Special instructions: Math instructions include signed and unsigned multiply and divide, add, subtract, BCD, and decimal adjust. The 80x86 performs a register exchange, repeat prefix for repeating string operations (execute until zero or equal). Wait examines the Test pin and suspends instruction execution if pin is High.

Second sources: For the 8086: Fujitsu, Temic, Siemens, and Oki. For the 80186: AMD and Siemens. Chips and Technologies, NEC, Sharp, and Vadem make code-compatible µPs and µCs. For the 80286: Harris Semiconductor.

Intel MCS 96/196

256 RAM-based registers form the basis for the MCS-96; most of the registers can function as a result accumulator. The first 23 of these registers are special-function registers (SFRs) used to control the on-chip peripherals. Some family members have on-chip RAM that can hold small, critical dynamic code or data and can implement register windowing. Register windowing can substitute a block in RAM for a block of registers. Accesses to a register in the window block are mapped to the windowed block in RAM. This technique makes it easy to perform fast context switches by shifting the register window to another block. Block sizes can be programmed for 32, 64, or 128 bytes.

The MCS-196 has approximately 220 instructions, which can consist of one, two, or three operands. Some instructions are more than one word. Register windowing helps minimize instruction size by letting 8 bits address a register in a movable window.

The address space of the MCS-96 works with both 8- and 16-bit external data buses. The external bus multiplexes data and address lines, so a buffer must hold the address stable during data transfers. However, the 8xC196NP has a demultiplexed external bus. An on-chip memory controller lets the MCS-96 use a range of memory types and speeds. External memory wait states are programmable.

The CPU can use autoprogramming to program the internal EPROM via an 8-bit external data interface. All MCS-96 chips (except the Mx) have a full-duplex serial port, which the 196Kx uses to program the µC.

The MCS-196 has an event-processor array that contains two 16-bit timers and 10 capture/compare modules. An event interrupt generates edges, starts A/D conversions, and resets timers. A high-speed I/O structure has up to four input and six output timer/counter-driven lines. A peripheral-transaction server is a microcoded hardware-interrupt handler for responding to such functions as data transfers and starting an ADC.

Power management: Idle mode shuts off the CPU clock, leaving all integrated peripherals active. Power-down mode disables the clock input.

Special instructions: Math instructions include add, subtract, multiply, divide, and multiply and accumulate (MAC). Special instructions include a block move of data, indirect-autoincrement addressing, and a table-indexed jump, which lets you jump via a table value.

Second source: IBM Microelectronics.

[Records from a data source]
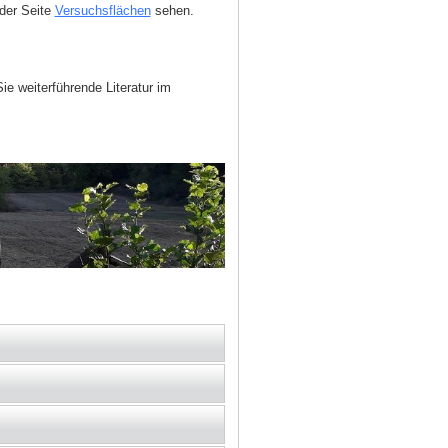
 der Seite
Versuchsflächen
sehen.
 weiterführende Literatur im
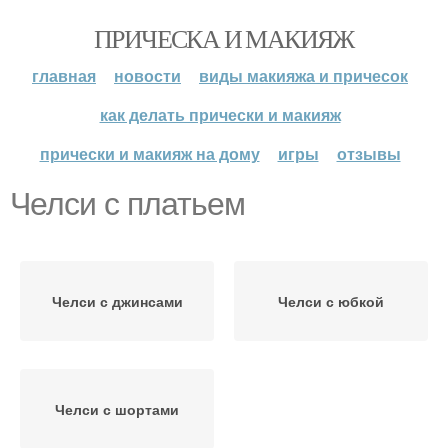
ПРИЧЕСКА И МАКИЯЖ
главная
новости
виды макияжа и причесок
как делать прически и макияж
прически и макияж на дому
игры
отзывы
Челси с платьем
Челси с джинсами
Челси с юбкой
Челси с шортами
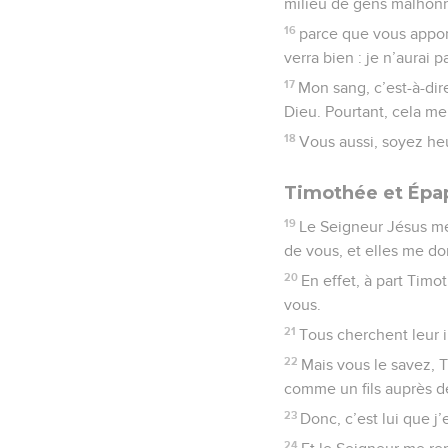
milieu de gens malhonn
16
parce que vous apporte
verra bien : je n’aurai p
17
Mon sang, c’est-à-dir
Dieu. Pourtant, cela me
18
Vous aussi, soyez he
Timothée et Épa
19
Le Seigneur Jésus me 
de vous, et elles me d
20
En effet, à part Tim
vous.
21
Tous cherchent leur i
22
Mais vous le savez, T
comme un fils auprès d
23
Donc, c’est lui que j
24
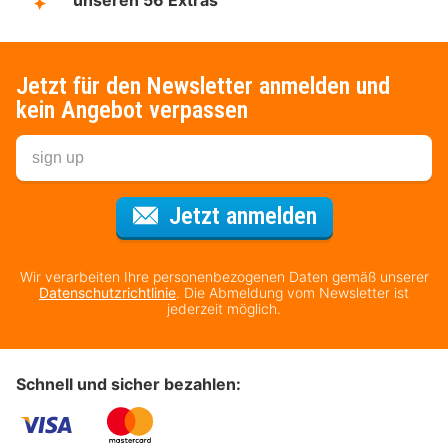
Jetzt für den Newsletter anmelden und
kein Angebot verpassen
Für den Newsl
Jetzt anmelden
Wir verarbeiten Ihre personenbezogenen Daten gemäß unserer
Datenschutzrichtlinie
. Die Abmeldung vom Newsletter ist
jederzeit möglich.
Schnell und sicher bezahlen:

* PROBLEM SET
A. In the text on Intel microcontrollers, what block sizes can be programmed for register windowing?
B. Continue the text on Intel microcontrollers from the point where it stops.
The data come from a source separate from the text on Intel microcontrollers.

* REPLIES
A. 32, 64, or 128 bytes.

B.
Mitsubishi 37700 Family

With 109 instructions, the 37700 family builds on the basic 38000 instruction set and architecture. The accumulator-based CPU has two 16-bit accumulators, two 16-bit index registers, and a 16-bit program counter and stack pointer (SP). The ALU has two bus rails that feed directly into it. Between the rails lie the accumulators, index registers, program counter, SP, program- and data-bank registers, and a 24-bit address incrementer. Almost all operations pass through the accumulator. The main registers can function as 8- or 16-bit registers.

The 37700 is semipipelined. The CPU fetches the next instruction while executing the current one. A 3-byte prefetch queue holds the next instruction. More than 90% of the instructions execute in less than 1 µsec at 25 MHz.

The 16-Mbyte address space divides into 256 64-kbyte banks. The high-order bits of a 24-bit address reference the bank; this field is supplied by an 8-bit program- or data-bank register. Bank 0 holds the special-function registers, internal RAM, and internal ROM. In single-chip mode, executing from on-chip ROM and RAM, the CPU has only one 64-kbyte bank. For debugging, the chip can run in µP mode, in which it executes from off-chip program memory.

The 37700 has a 256-byte "direct page" for time-critical routines. This page can lie in the first 64-kbyte memory bank or between the first and second banks. The 16-bit direct-page register points to the base (lower) address of the direct page. Accessing the direct page using the direct-page register is faster and takes only 2 bytes.

The external-memory bus can be multiplexed or demultiplexed. For a 16-bit address, the bus is not multiplexed; it uses 16-bit addresses and 8-bit data. The CPU can access 16-bit data from odd or even bytes, but performance degrades when using an odd byte.

Power management: During wait, oscillation continues, the internal clock stops, and the integrated peripherals are active. In stop, oscillation stops and peripherals are disabled.

Special instructions: The 37700's bit-manipulation instructions include bit set, clear, and test for certain flag bits. Math instructions include unsigned multiply and divide, add, subtract, and decimal adjust. The 37700 performs register A and B exchange and a forced execution breakpoint.

Mitsubishi M16

The Mitsubishi M16 architecture has many of the features of a 32-bit µP. The programming model includes 16 32-bit general-purpose registers (includes the stack pointer ), six 32-bit control registers, a 32-bit ALU, a 32-bit internal bus, and a 32-bit PC. The basic instruction width of the CPU's 96 instructions is one of the few architectural features that is actually 16 bits. The core of the µP comprises a four-stage pipeline: fetch, two decode units, and the execution unit. The execution unit also contains a 32-bit barrel shifter.

The stack can switch between a user stack and an interrupt stack. A frame pointer indicates the end of a stack region a specific subroutine uses. This register is used in conjunction with enter and exit instructions necessary to set up a particular stack frame.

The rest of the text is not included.